I don't think that (which is the foundation for the rest of the post) is correct at all. The weight of the evidence as I understand the sources is that the images of the gods are not perceived by the eyes, but by the mind.
As DeWitt begins his chapter on the Knowledge of the Gods:
QuoteKNOWLEDGE OF THE GODS
An inveterate tendency to classify Epicurus as an empiricist has resulted in the conclusion that according to his thinking knowledge of the gods comes by vision. The absurdity of this view will become clear as abundant items of evidence are assembled against it.

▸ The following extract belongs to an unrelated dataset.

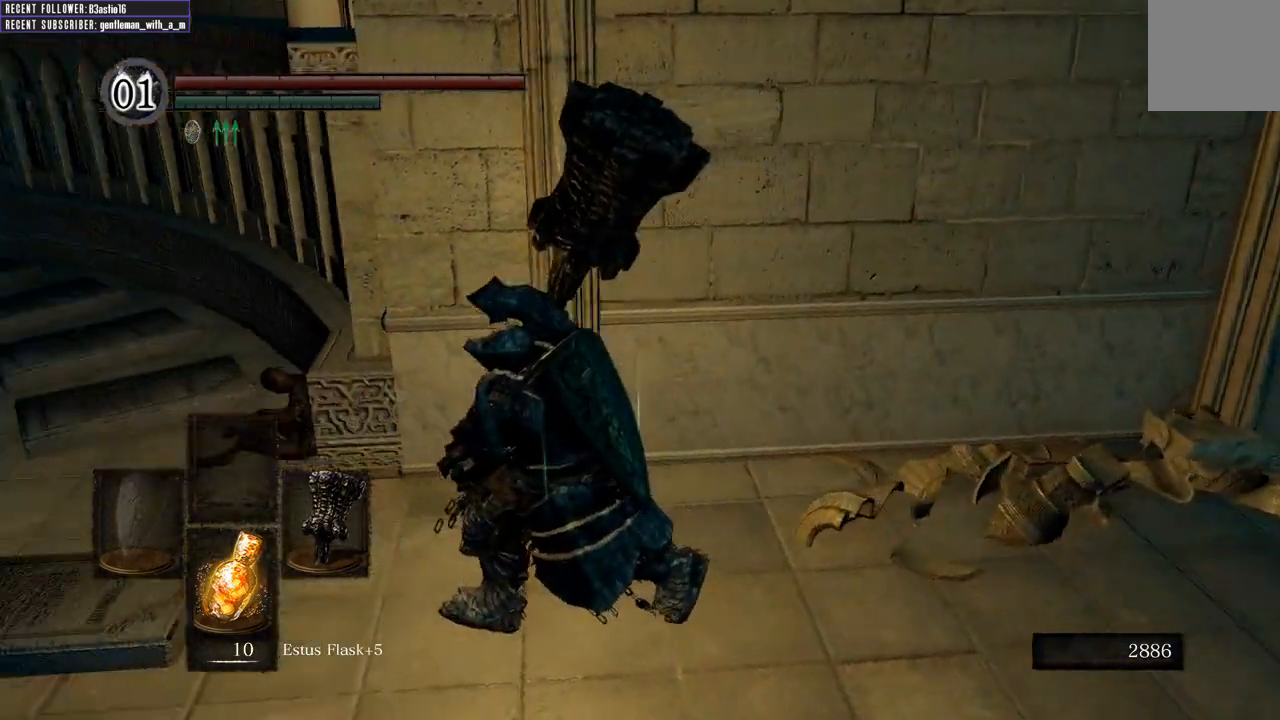
{"buttons": [], "left_stick": "center", "right_stick": "center", "events": [[300, "right_stick", "down-left"], [333, "left_stick", "center"], [400, "right_stick", "center"]]}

According to these evidences the sources of knowledge are multiple. The Prolepsis apprises men of the blissfulness and incorruptibility of the gods. The Feelings, that is, fears and worries, serve to inform the individual of the true nature of the divine through the distress that follows upon "false opinions." Reason, by deductive inferences from the Twelve Elementary Principles, informs men of the existence of gods, of their corporeal nature, their number, their gradation in kind and their abode. By the method of analogy, that is, progression from similars to similars, reason also produces confirmatory evidence concerning their form, by a chain argument concerning their nature, and by a disjunctive syllogism concerning the kind of life they lead.
And I would in no way or form equate the Epicurean view of the gods with mass hallucinations.